The Creepshow graphic novel (featuring a cover illustration by E.C. Comics great Jack Kamen) is sadly out of print and fetches a pretty penny online, but keep your eyes peeled the next time you’re at a yard sale or in a used bookstore—there are a lot of copies floating around out there.

 Last but not least, King and his pal Wrightson were among the many superstar contributors to Marvel’s X-Men: Heroes For Hope anthology, a 1985 benefit comic whose proceeds went towards Ethiopian famine relief efforts. King and Wrightson joined such luminaries as Harlan Ellison, Frank Miller, Richard Corben, and, in a rare Marvel venture, Alan Moore (hey, it was for a good cause, after all).

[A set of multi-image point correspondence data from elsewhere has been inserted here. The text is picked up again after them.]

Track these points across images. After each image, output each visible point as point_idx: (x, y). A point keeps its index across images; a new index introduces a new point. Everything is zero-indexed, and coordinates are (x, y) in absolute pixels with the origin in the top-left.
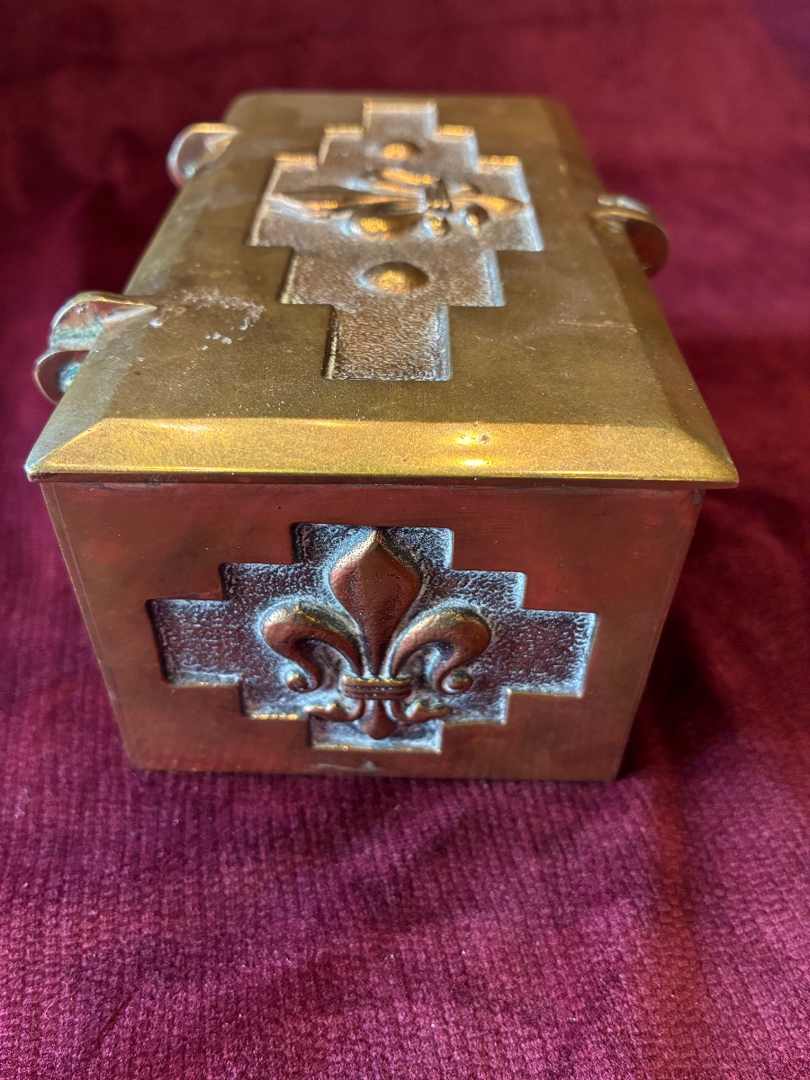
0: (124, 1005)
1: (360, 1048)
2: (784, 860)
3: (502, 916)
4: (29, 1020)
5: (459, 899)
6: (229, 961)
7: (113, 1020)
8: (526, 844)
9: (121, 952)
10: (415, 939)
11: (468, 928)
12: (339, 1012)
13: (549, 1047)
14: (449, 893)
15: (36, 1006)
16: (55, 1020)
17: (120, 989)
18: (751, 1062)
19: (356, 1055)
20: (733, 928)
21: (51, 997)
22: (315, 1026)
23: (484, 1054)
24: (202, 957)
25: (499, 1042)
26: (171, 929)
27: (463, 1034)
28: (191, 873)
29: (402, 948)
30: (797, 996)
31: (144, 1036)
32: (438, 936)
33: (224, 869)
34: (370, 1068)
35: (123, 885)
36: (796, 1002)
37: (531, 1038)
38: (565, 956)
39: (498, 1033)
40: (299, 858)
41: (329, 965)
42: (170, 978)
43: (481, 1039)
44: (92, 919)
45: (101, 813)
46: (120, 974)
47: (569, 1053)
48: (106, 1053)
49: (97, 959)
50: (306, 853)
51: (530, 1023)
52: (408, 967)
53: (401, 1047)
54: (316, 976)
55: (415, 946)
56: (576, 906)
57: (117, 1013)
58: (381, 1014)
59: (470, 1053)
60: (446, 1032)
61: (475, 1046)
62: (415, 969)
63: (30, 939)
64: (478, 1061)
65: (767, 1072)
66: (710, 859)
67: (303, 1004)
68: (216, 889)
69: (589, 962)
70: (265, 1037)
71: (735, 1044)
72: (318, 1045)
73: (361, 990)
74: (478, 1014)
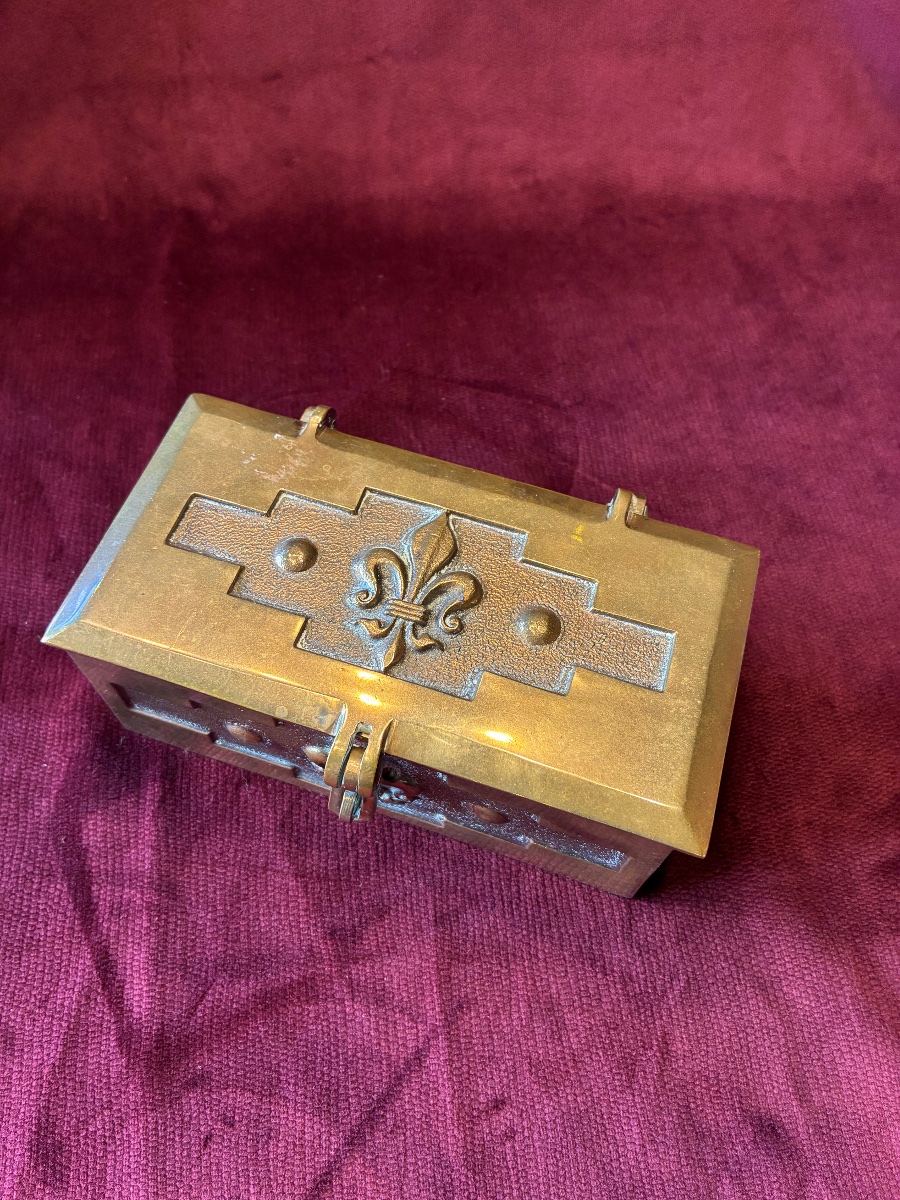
0: (208, 989)
1: (324, 1024)
2: (574, 949)
3: (409, 960)
4: (159, 993)
5: (387, 947)
6: (263, 970)
7: (203, 997)
8: (431, 918)
9: (207, 959)
10: (360, 968)
11: (389, 965)
12: (317, 1004)
13: (420, 1034)
14: (382, 943)
15: (163, 986)
16: (173, 994)
17: (206, 978)
18: (523, 1057)
19: (323, 1026)
20: (535, 982)
21: (171, 981)
22: (303, 1010)
23: (386, 1033)
24: (248, 965)
25: (395, 1028)
26: (232, 948)
27: (378, 1022)
28: (244, 919)
29: (353, 972)
30: (557, 1025)
31: (218, 1007)
32: (373, 967)
33: (261, 918)
34: (329, 1035)
35: (208, 924)
36: (555, 1029)
37: (412, 1028)
38: (439, 986)
39: (395, 1023)
40: (302, 913)
41: (314, 978)
42: (231, 976)
43: (387, 1026)
44: (193, 941)
45: (194, 871)
46: (206, 972)
47: (429, 1040)
48: (199, 1014)
49: (195, 962)
50: (306, 910)
51: (412, 1020)
52: (355, 982)
53: (346, 1025)
54: (306, 984)
55: (361, 972)
56: (452, 959)
57: (205, 993)
58: (338, 1007)
59: (380, 1032)
60: (369, 1021)
61: (382, 1028)
62: (358, 985)
63: (160, 949)
64: (382, 1036)
65: (529, 1063)
66: (536, 939)
67: (299, 998)
68: (257, 929)
69: (451, 994)
70: (278, 1014)
71: (517, 1045)
72: (304, 1020)
73: (329, 993)
74: (388, 1013)
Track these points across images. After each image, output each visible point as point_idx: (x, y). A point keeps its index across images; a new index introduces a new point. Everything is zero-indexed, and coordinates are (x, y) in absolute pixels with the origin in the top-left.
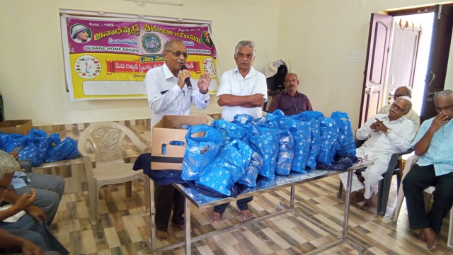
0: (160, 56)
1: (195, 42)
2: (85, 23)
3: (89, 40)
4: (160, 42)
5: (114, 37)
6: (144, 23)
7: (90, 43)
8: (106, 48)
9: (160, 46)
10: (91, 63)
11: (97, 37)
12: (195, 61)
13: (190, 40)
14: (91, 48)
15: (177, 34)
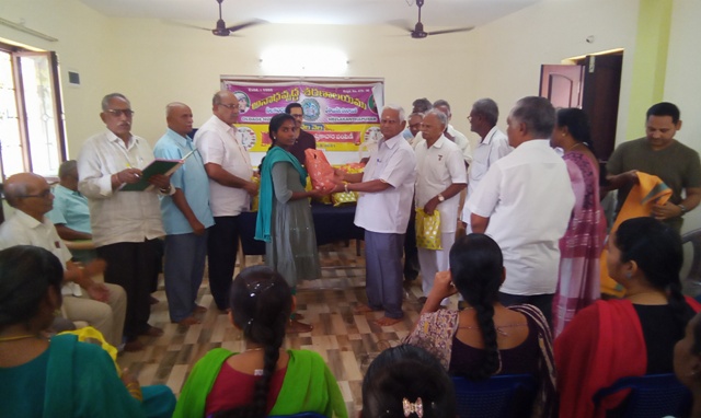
0: (318, 125)
1: (361, 110)
2: (243, 89)
3: (247, 109)
4: (319, 110)
5: (273, 105)
6: (304, 87)
7: (247, 114)
9: (318, 114)
10: (247, 134)
11: (255, 106)
12: (355, 130)
13: (353, 106)
14: (247, 119)
15: (340, 97)
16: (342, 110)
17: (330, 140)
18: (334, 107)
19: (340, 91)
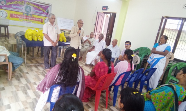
0: (30, 14)
1: (44, 12)
3: (5, 4)
4: (31, 10)
5: (14, 5)
6: (26, 1)
8: (10, 9)
9: (30, 11)
10: (4, 13)
14: (5, 8)
15: (38, 7)
16: (38, 11)
17: (34, 20)
18: (36, 10)
19: (38, 5)
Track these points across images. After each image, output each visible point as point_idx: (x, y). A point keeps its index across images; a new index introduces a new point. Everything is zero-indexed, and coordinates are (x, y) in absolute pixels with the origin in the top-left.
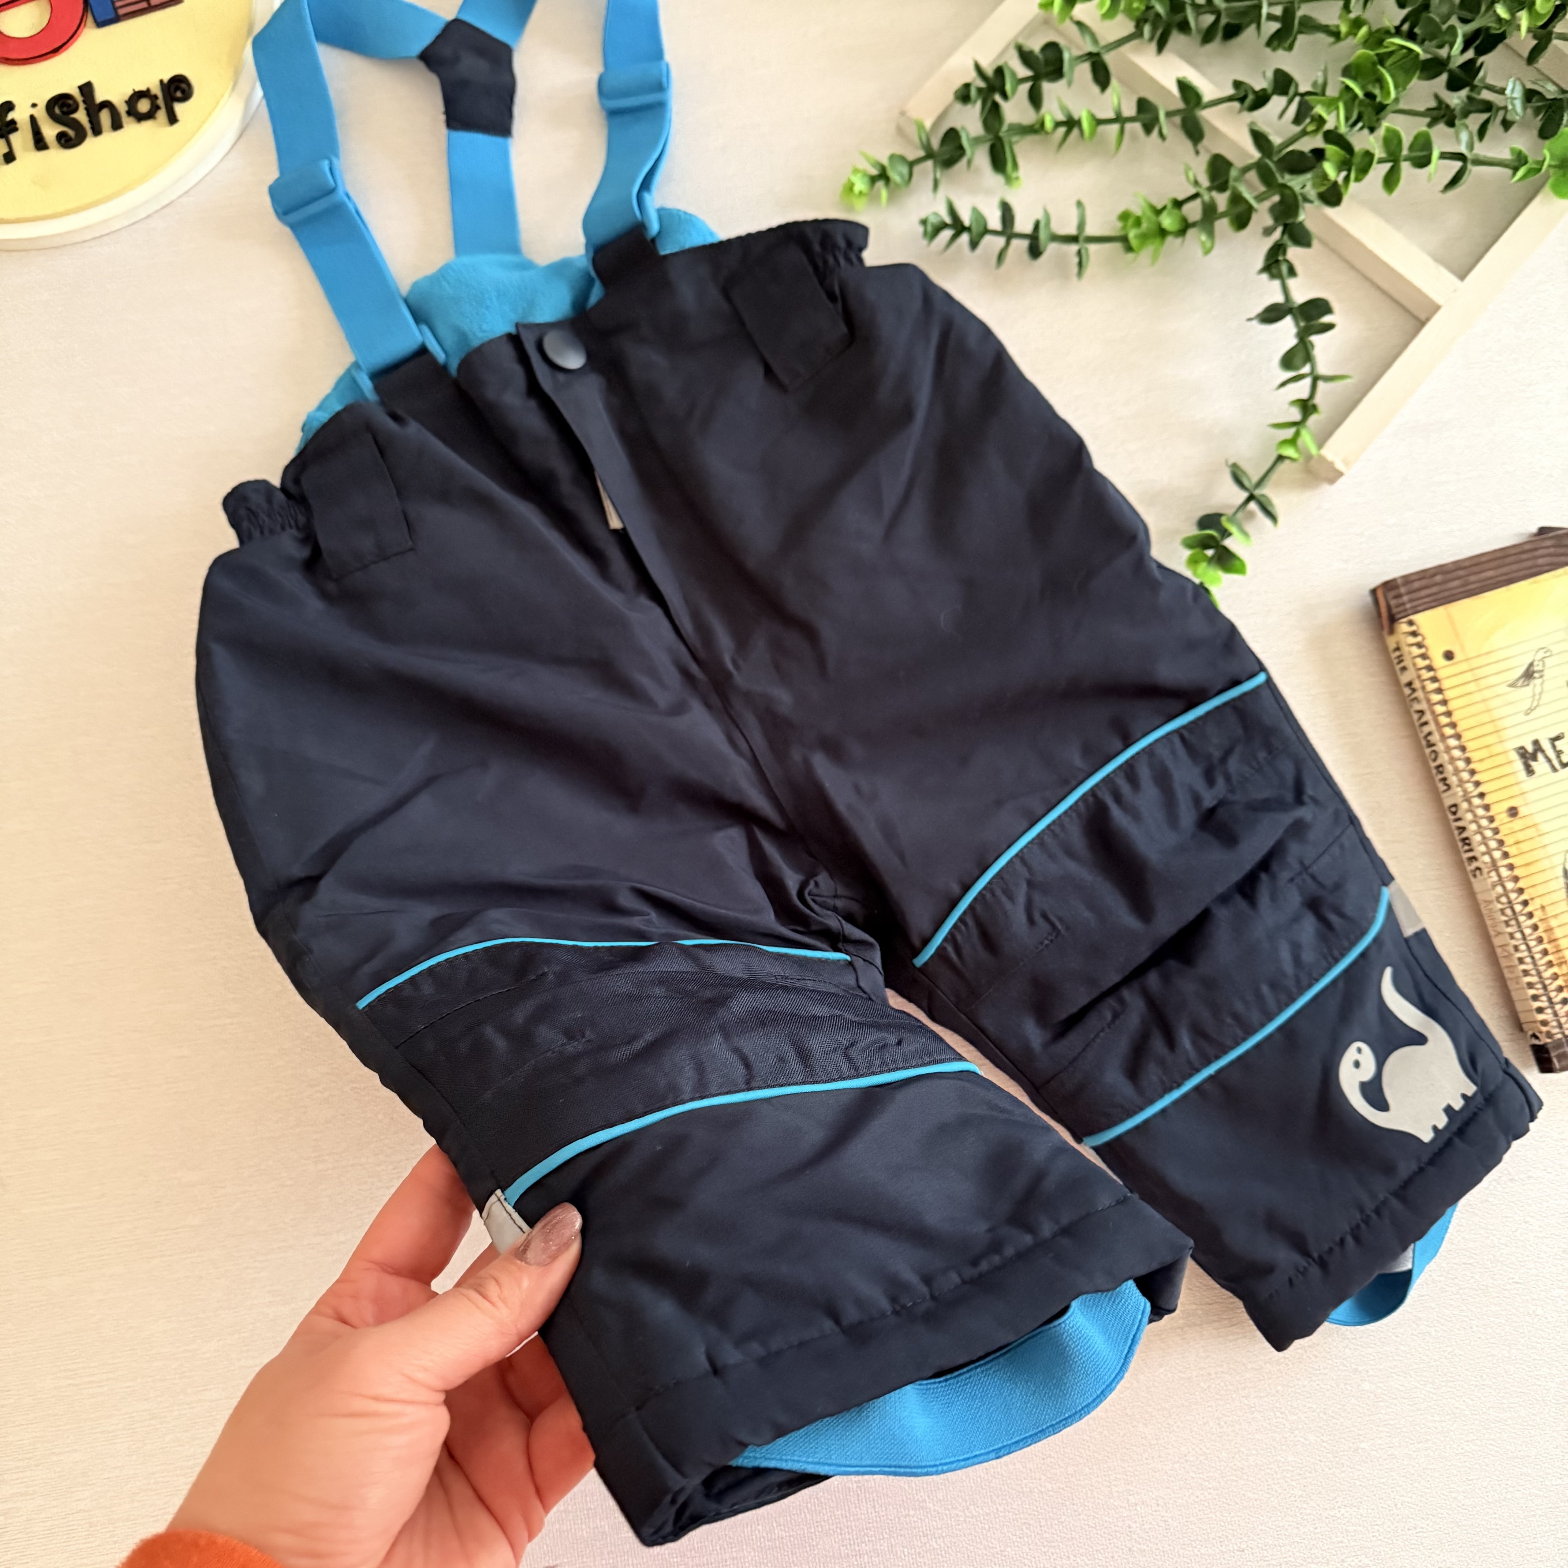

The duo turned in a fantastically creepy three-page sequence where poor Kitty Pryde came face-to-face with the physical embodiment of hunger itself. I find King’s literary voice comes through most clearly in “Hungry”’s good-old-boy demeanor—King excels at ghoulish good humour.

 

So those are all the King comics I know about, right up until Marvel began adapting and spinning off tales from the Dark Tower universe. One of these days, I’d love to see somebody publish some sort of anthology where different creators could adapt King’s short stories into comic book form. There are certainly plenty such stories out there—I believe there are currently five short story collections in print, and then there are the novellas, and shorter works for other anthologies as well. A King short story anthology could conceivably run for years and years before running out of stories to adapt, and the name brand recognition would help it overcome the fate of so many other anthology books in today’s marketplace. Until then, hail to the King, baby!